De grote pijler onder de huizenmarkt: de lage rente
Een derde factor: de rente. Het feit dat huizenkopers zo veel kunnen bieden, heeft alles te maken met de lage financieringslasten. De coronacrisis geldt hier ironisch genoeg juist als een aanjager van de prijzen. Om de grote overheidspakketten betaalbaar te houden, hebben centrale banken het opkopen van (staats)obligaties verder opgevoerd. De marktrente was voor de coronacrisis al laag, maar is nu nog lager.
Dat voordeel sijpelt door naar huizenkopers. Vrijwel alle hypotheekverstrekkers hebben hun rentetarieven dit jaar verder verlaagd, zo meldde de Hypotheekshop onlangs. Het ‘totaalgemiddelde’ (voor de liefhebbers: het gemiddelde van de rentevasteperioden 5, 10, 20 en 30 jaar met en zonder nationale hypotheekgarantie, op annuïteitenbasis) zakte deze maand naar een nieuw dieptepunt van 1,62 procent. En dan zijn de geldverstrekkers nog voorzichtig, aangezien de rente op staatsleningen harder daalde dan de hypotheekrente.

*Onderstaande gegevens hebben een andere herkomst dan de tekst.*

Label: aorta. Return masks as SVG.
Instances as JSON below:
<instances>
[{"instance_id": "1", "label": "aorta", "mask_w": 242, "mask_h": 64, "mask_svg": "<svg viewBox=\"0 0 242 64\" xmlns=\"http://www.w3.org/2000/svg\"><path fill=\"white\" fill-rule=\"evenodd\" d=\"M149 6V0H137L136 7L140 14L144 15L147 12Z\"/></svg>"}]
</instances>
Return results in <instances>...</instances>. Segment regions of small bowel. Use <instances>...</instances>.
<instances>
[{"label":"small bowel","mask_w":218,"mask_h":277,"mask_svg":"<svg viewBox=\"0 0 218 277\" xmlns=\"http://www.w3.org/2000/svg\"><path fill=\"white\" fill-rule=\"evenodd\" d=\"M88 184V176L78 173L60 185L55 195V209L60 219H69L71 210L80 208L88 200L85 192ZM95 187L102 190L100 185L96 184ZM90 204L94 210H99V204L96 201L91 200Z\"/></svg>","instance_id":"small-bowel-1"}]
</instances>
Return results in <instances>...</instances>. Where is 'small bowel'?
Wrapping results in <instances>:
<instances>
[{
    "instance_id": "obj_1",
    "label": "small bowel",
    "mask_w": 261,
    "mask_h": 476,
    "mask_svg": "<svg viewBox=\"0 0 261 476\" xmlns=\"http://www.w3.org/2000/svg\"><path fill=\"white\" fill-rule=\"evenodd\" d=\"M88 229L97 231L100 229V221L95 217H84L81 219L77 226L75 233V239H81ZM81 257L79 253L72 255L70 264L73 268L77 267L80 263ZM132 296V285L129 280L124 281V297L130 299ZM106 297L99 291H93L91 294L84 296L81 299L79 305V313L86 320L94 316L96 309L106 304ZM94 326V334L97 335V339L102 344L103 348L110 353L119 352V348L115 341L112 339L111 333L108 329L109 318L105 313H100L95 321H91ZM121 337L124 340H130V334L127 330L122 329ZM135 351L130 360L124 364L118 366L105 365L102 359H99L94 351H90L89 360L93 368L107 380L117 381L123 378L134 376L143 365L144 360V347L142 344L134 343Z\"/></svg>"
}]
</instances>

ABN AMRO noemt de hypotheekrente ‘de belangrijkste pijler’ onder de woningmarkt. Het lijkt er niet op dat de centrale banken de teugels snel aantrekken: dat zou dramatisch uitpakken voor het herstel na de coronacrisis.
De vraag is wel in hoeverre de rente nog als aanjager van prijzen kan fungeren als deze op het huidige lage niveau blijft hangen. ABN AMRO-econoom Philip Bokeloh: ‘Als de hypotheekrente stabiliseert, groeit het bedrag dat kopers kunnen lenen niet meer. Dit betekent dat het gunstige effect van de lage hypotheekrente op de woningmarkt geleidelijk zal afnemen.’ Hoe dan ook: kwakkelen op hoog niveau is nog altijd wat anders dan een heuse crash.

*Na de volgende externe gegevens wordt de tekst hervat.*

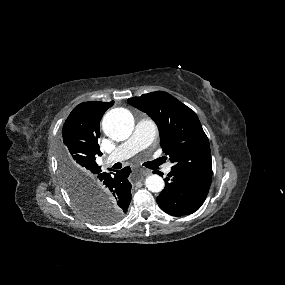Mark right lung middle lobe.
<instances>
[{
    "instance_id": "right-lung-middle-lobe-1",
    "label": "right lung middle lobe",
    "mask_w": 285,
    "mask_h": 285,
    "mask_svg": "<svg viewBox=\"0 0 285 285\" xmlns=\"http://www.w3.org/2000/svg\"><path fill=\"white\" fill-rule=\"evenodd\" d=\"M59 163L65 187L81 215L100 225L112 224L122 217L114 206L103 201L94 189L88 187V181L82 178L62 148L59 150Z\"/></svg>"
}]
</instances>
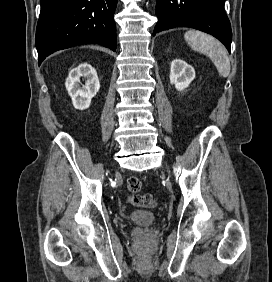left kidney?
Listing matches in <instances>:
<instances>
[{
    "label": "left kidney",
    "mask_w": 272,
    "mask_h": 282,
    "mask_svg": "<svg viewBox=\"0 0 272 282\" xmlns=\"http://www.w3.org/2000/svg\"><path fill=\"white\" fill-rule=\"evenodd\" d=\"M195 78V70L181 59H175L170 65V83L175 85L178 91L187 88Z\"/></svg>",
    "instance_id": "1"
}]
</instances>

De zeepbel blaast zich zelf ook verder op
En dan is er nog de meer psychologische kant van het verhaal. Bij tal van producten daalt de vraag als de prijzen stijgen, maar bij huizen werkt het eerder andersom. Degene die al een huis bezit wordt steeds rijker, en dat succesverhaal trekt meer kopers. Hoe harder de prijzen stijgen, hoe groter de angst de boot te missen.
Dat ‘investeren in stenen’ altijd loont is een onzinverhaal: de afgelopen veertig jaar zijn er twee serieuze crises op de huizenmarkt geweest (begin jaren tachtig en de jaren na de kredietcrisis). Maar een omslag in de markt is lastig te voorspellen. Iedereen kent wel een zelfbenoemde ‘slimmerik’ die rond 2000 zijn huis verkocht en ging huren in afwachting van een forse correctie, waarna de prijzen alleen maar verder stegen en er ook nog maandelijks een forse huur moest worden betaald.

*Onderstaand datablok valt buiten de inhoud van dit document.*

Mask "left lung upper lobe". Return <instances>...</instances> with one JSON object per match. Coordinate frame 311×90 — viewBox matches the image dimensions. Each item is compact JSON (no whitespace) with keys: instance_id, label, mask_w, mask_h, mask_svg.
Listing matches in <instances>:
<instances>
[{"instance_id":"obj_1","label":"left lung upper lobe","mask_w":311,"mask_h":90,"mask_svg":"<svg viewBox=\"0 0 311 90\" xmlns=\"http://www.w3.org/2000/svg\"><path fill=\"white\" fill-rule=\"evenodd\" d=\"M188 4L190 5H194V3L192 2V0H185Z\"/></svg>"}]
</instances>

Komt zo’n correctie er wel, dan hebben alle huiseigenaren last daarvan. Toch kunnen de gevolgen wel enigszins worden beperkt. In een overspannen markt zijn er veel onpraktische, slecht gelegen of ronduit krakkemikkige huizen te koop (als dan niet provisorisch gerenoveerd door een handige projectontwikkelaar) waarvoor evengoed de hoofdprijs wordt gevraagd. Dat zijn de huizen die het snelst in waarde dalen, en het laatst profiteren van een marktherstel.